Problem A:
In the introduction to the Van Jones interview, what is the name of Jones's CNN show?
Problem B:
Reproduce the stretch of the Van Jones introduction from "I spoke to Jones" through "are really like.".

Passage for review:

• • • • •

Interrogation

Don’t Become the Thing You’re Fighting

CNN’s Van Jones on the danger of progressives losing their way.

Author Van Jones
Van Jones speaks onstage at the National Museum of African American History and Culture on Jan. 19 in Washington.

Mike Coppola/Getty Images for Busboys and Poets

Throughout the 2016 campaign, Van Jones became something of a progressive hero for his commentary on CNN. While the network was being mocked by right and left for giving a megaphone to hacks and lackeys, Jones emerged as the rare voice capable of discussing both policy—he is known for his advocacy work in fields such as environmental protection and criminal justice reform—and the broader importance of what America was undergoing. (Jones labeled Donald Trump’s victory “a whitelash against a changing country.”)

Now, with Trump’s campaign promises being put forward as policy, and amidst full-on opposition from the American left, Jones, in his commentary and on his CNN show, The Messy Truth, has continued speaking out on progressive issues, and against the Trump administration, but lately he’s taken a more pragmatic, if not conciliatory, tone. Jones was ripped by liberal commentators for his partial praise of Trump’s first address to Congress, during which he said, in reference to Trump’s honoring the widow of a Navy SEAL, “He became president of the United States in that moment, period.” More recently, he has expressed the concern that Trump’s bad behavior was “driving liberals insane.”

I spoke to Jones by phone this week. During the course of our conversation, which has been edited and condensed for clarity, we discussed what Trump is doing to liberal discourse, what it’s like to come under fire from your own side, and what CNN’s Trump surrogates are really like.

• • • • •

Records:
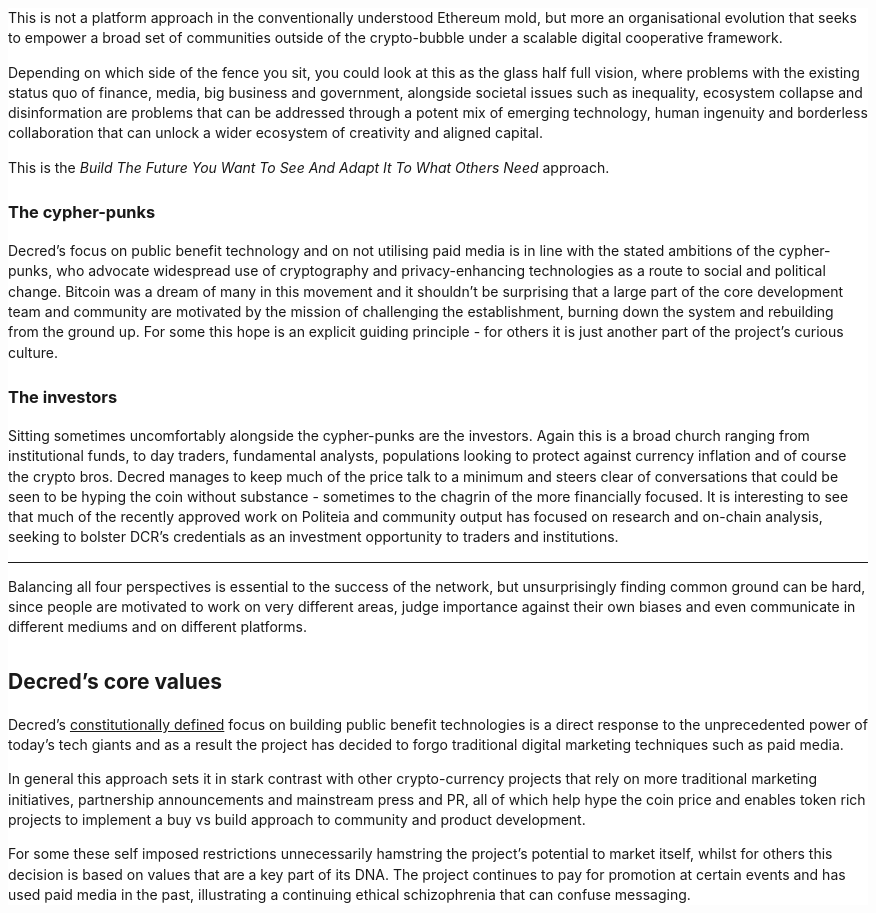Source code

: This is not a platform approach in the conventionally understood Ethereum mold, but more an organisational evolution that seeks to empower a broad set of communities outside of the crypto-bubble under a scalable digital cooperative framework.

Depending on which side of the fence you sit, you could look at this as the glass half full vision, where problems with the existing status quo of finance, media, big business and government, alongside societal issues such as inequality, ecosystem collapse and disinformation are problems that can be addressed through a potent mix of emerging technology, human ingenuity and borderless collaboration that can unlock a wider ecosystem of creativity and aligned capital. 

This is the _Build The Future You Want To See And Adapt It To What Others Need_ approach. 

### The cypher-punks

Decred’s focus on public benefit technology and on not utilising paid media is in line with the stated ambitions of the cypher-punks, who advocate widespread use of cryptography and privacy-enhancing technologies as a route to social and political change. Bitcoin was a dream of many in this movement and it shouldn’t be surprising that a large part of the core development team and community are motivated by the mission of challenging the establishment, burning down the system and rebuilding from the ground up. For some this hope is an explicit guiding principle - for others it is just another part of the project’s curious culture. 

### The investors

Sitting sometimes uncomfortably alongside the cypher-punks are the investors. Again this is a broad church ranging from institutional funds, to day traders, fundamental analysts, populations looking to protect against currency inflation and of course the crypto bros. Decred manages to keep much of the price talk to a minimum and steers clear of conversations that could be seen to be hyping the coin without substance - sometimes to the chagrin of the more financially focused. It is interesting to see that much of the recently approved work on Politeia and community output has focused on research and on-chain analysis, seeking to bolster DCR’s credentials as an investment opportunity to traders and institutions.  

--- 

Balancing all four perspectives is essential to the success of the network, but unsurprisingly finding common ground can be hard, since people are motivated to work on very different areas, judge importance against their own biases and even communicate in different mediums and on different platforms. 

## Decred’s core values

Decred’s [constitutionally defined](https://docs.decred.org/governance/decred-constitution/) focus on building public benefit technologies is a direct response to the unprecedented power of today’s tech giants and as a result the project has decided to forgo traditional digital marketing techniques such as paid media.  

In general this approach sets it in stark contrast with other crypto-currency projects that rely on more traditional marketing initiatives, partnership announcements and mainstream press and PR, all of which help hype the coin price and enables token rich projects to implement a buy vs build approach to community and product development. 

For some these self imposed restrictions unnecessarily hamstring the project’s potential to market itself, whilst for others this decision is based on values that are a key part of its DNA. The project continues to pay for promotion at certain events and has used paid media in the past, illustrating a continuing ethical schizophrenia that can confuse messaging. 
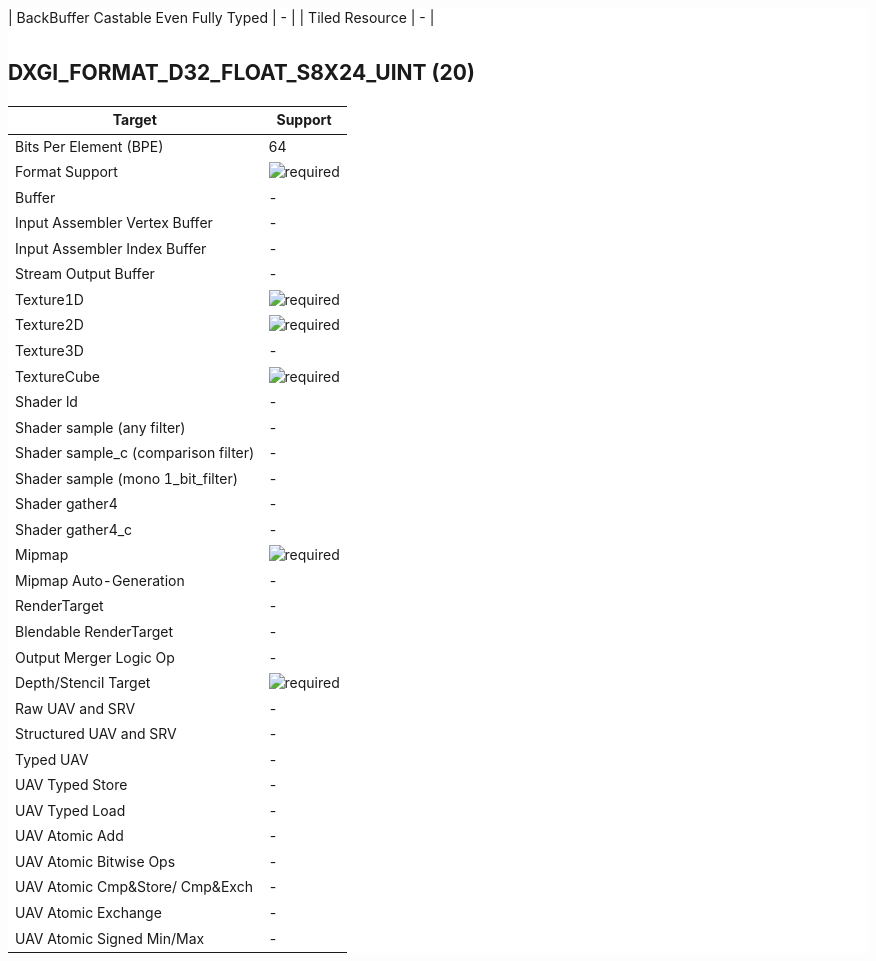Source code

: | BackBuffer Castable Even Fully Typed | \- |
| Tiled Resource | \- |

## DXGI_FORMAT_D32\_FLOAT\_S8X24\_UINT (20)
| Target | Support |
| - | - |
| Bits Per Element (BPE) | 64 |
| Format Support | ![required](images/letter-r.jpg) |
| Buffer | \- |
| Input Assembler Vertex Buffer | \- |
| Input Assembler Index Buffer | \- |
| Stream Output Buffer | \- |
| Texture1D | ![required](images/letter-r.jpg) |
| Texture2D | ![required](images/letter-r.jpg) |
| Texture3D | \- |
| TextureCube | ![required](images/letter-r.jpg) |
| Shader ld | \- |
| Shader sample (any filter) | \- |
| Shader sample\_c (comparison filter) | \- |
| Shader sample (mono 1\_bit\_filter) | \- |
| Shader gather4 | \- |
| Shader gather4\_c | \- |
| Mipmap | ![required](images/letter-r.jpg) |
| Mipmap Auto-Generation | \- |
| RenderTarget | \- |
| Blendable RenderTarget | \- |
| Output Merger Logic Op | \- |
| Depth/Stencil Target | ![required](images/letter-r.jpg) |
| Raw UAV and SRV | \- |
| Structured UAV and SRV | \- |
| Typed UAV | \- |
| UAV Typed Store | \- |
| UAV Typed Load | \- |
| UAV Atomic Add | \- |
| UAV Atomic Bitwise Ops | \- |
| UAV Atomic Cmp&Store/ Cmp&Exch | \- |
| UAV Atomic Exchange | \- |
| UAV Atomic Signed Min/Max | \- |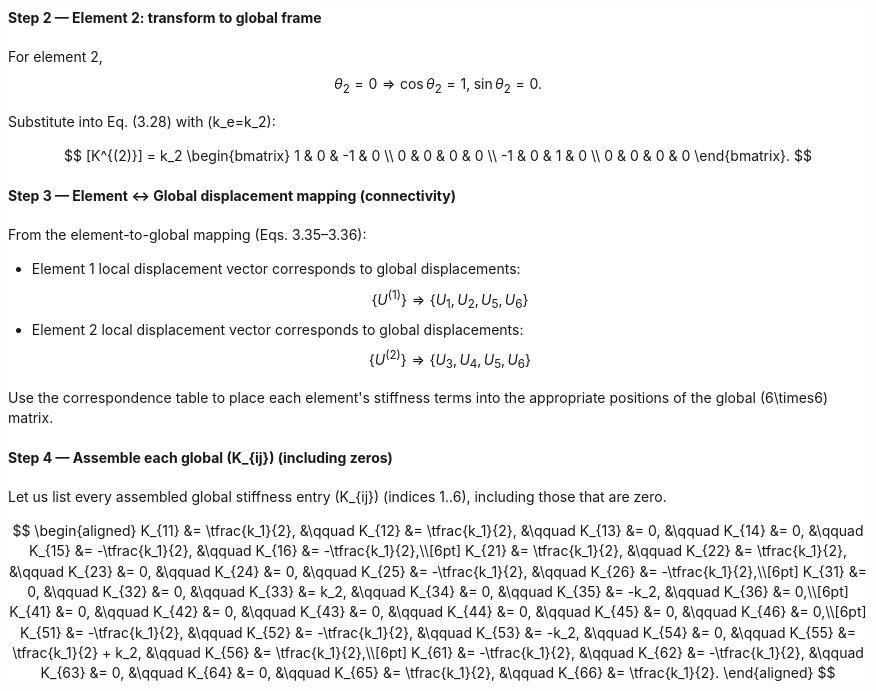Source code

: #### Step 2 — Element 2: transform to global frame

For element 2, $$\theta_2 = 0\Rightarrow \cos\theta_2=1,\; \sin\theta_2=0.$$

Substitute into Eq. (3.28) with \(k_e=k_2\):

$$
[K^{(2)}]
= k_2
\begin{bmatrix}
1 & 0 & -1 & 0 \\
0 & 0 & 0 & 0 \\
-1 & 0 & 1 & 0 \\
0 & 0 & 0 & 0
\end{bmatrix}.
$$

#### Step 3 — Element ↔ Global displacement mapping (connectivity)

From the element-to-global mapping (Eqs. 3.35–3.36):

- Element 1 local displacement vector corresponds to global displacements:
  $$
  \{U^{(1)}\} \Rightarrow \{U_1,\,U_2,\,U_5,\,U_6\}
  $$
- Element 2 local displacement vector corresponds to global displacements:
  $$
  \{U^{(2)}\} \Rightarrow \{U_3,\,U_4,\,U_5,\,U_6\}
  $$

Use the correspondence table to place each element's stiffness terms into the appropriate positions of the global \(6\times6\) matrix.

#### Step 4 — Assemble each global \(K_{ij}\) (including zeros)

Let us list every assembled global stiffness entry \(K_{ij}\) (indices 1..6), including those that are zero.

$$
\begin{aligned}
K_{11} &= \tfrac{k_1}{2}, &\qquad K_{12} &= \tfrac{k_1}{2}, &\qquad K_{13} &= 0, &\qquad K_{14} &= 0, &\qquad K_{15} &= -\tfrac{k_1}{2}, &\qquad K_{16} &= -\tfrac{k_1}{2},\\[6pt]
K_{21} &= \tfrac{k_1}{2}, &\qquad K_{22} &= \tfrac{k_1}{2}, &\qquad K_{23} &= 0, &\qquad K_{24} &= 0, &\qquad K_{25} &= -\tfrac{k_1}{2}, &\qquad K_{26} &= -\tfrac{k_1}{2},\\[6pt]
K_{31} &= 0, &\qquad K_{32} &= 0, &\qquad K_{33} &= k_2, &\qquad K_{34} &= 0, &\qquad K_{35} &= -k_2, &\qquad K_{36} &= 0,\\[6pt]
K_{41} &= 0, &\qquad K_{42} &= 0, &\qquad K_{43} &= 0, &\qquad K_{44} &= 0, &\qquad K_{45} &= 0, &\qquad K_{46} &= 0,\\[6pt]
K_{51} &= -\tfrac{k_1}{2}, &\qquad K_{52} &= -\tfrac{k_1}{2}, &\qquad K_{53} &= -k_2, &\qquad K_{54} &= 0, &\qquad K_{55} &= \tfrac{k_1}{2} + k_2, &\qquad K_{56} &= \tfrac{k_1}{2},\\[6pt]
K_{61} &= -\tfrac{k_1}{2}, &\qquad K_{62} &= -\tfrac{k_1}{2}, &\qquad K_{63} &= 0, &\qquad K_{64} &= 0, &\qquad K_{65} &= \tfrac{k_1}{2}, &\qquad K_{66} &= \tfrac{k_1}{2}.
\end{aligned}
$$
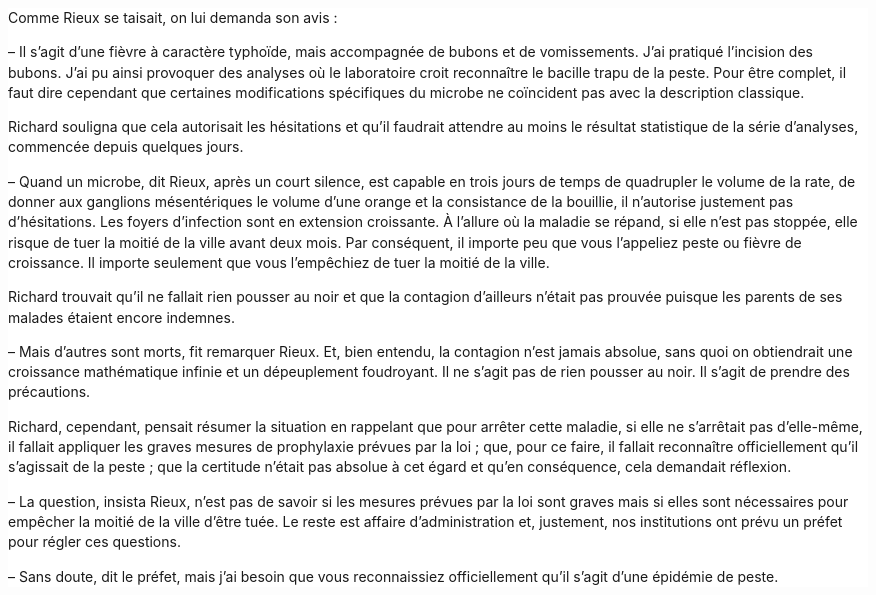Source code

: Comme Rieux se taisait, on lui demanda son avis :

– Il s’agit d’une fièvre à caractère typhoïde, mais
accompagnée de bubons et de vomissements. J’ai
pratiqué l’incision des bubons. J’ai pu ainsi provoquer des
analyses où le laboratoire croit reconnaître le bacille trapu
de la peste. Pour être complet, il faut dire cependant que
certaines modifications spécifiques du microbe ne
coïncident pas avec la description classique.

Richard souligna que cela autorisait les hésitations et
qu’il faudrait attendre au moins le résultat statistique de
la série d’analyses, commencée depuis quelques jours.

– Quand un microbe, dit Rieux, après un court silence,
est capable en trois jours de temps de quadrupler le
volume de la rate, de donner aux ganglions mésentériques
le volume d’une orange et la consistance de la bouillie, il
n’autorise justement pas d’hésitations. Les foyers
d’infection sont en extension croissante. À l’allure où la
maladie se répand, si elle n’est pas stoppée, elle risque de
tuer la moitié de la ville avant deux mois. Par conséquent,
il importe peu que vous l’appeliez peste ou fièvre de
croissance. Il importe seulement que vous l’empêchiez de
tuer la moitié de la ville.

Richard trouvait qu’il ne fallait rien pousser au noir et
que la contagion d’ailleurs n’était pas prouvée puisque les
parents de ses malades étaient encore indemnes.

– Mais d’autres sont morts, fit remarquer Rieux. Et,
bien entendu, la contagion n’est jamais absolue, sans quoi
on obtiendrait une croissance mathématique infinie et un
dépeuplement foudroyant. Il ne s’agit pas de rien pousser
au noir. Il s’agit de prendre des précautions.

Richard, cependant, pensait résumer la situation en
rappelant que pour arrêter cette maladie, si elle ne
s’arrêtait pas d’elle-même, il fallait appliquer les graves
mesures de prophylaxie prévues par la loi ; que, pour ce
faire, il fallait reconnaître officiellement qu’il s’agissait de
la peste ; que la certitude n’était pas absolue à cet égard
et qu’en conséquence, cela demandait réflexion.

– La question, insista Rieux, n’est pas de savoir si les
mesures prévues par la loi sont graves mais si elles sont
nécessaires pour empêcher la moitié de la ville d’être
tuée. Le reste est affaire d’administration et, justement,
nos institutions ont prévu un préfet pour régler ces
questions.

– Sans doute, dit le préfet, mais j’ai besoin que vous
reconnaissiez officiellement qu’il s’agit d’une épidémie de
peste.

• • • • •

Your response A:
The Messy Truth

Your response B:
I spoke to Jones by phone this week. During the course of our conversation, which has been edited and condensed for clarity, we discussed what Trump is doing to liberal discourse, what it’s like to come under fire from your own side, and what CNN’s Trump surrogates are really like.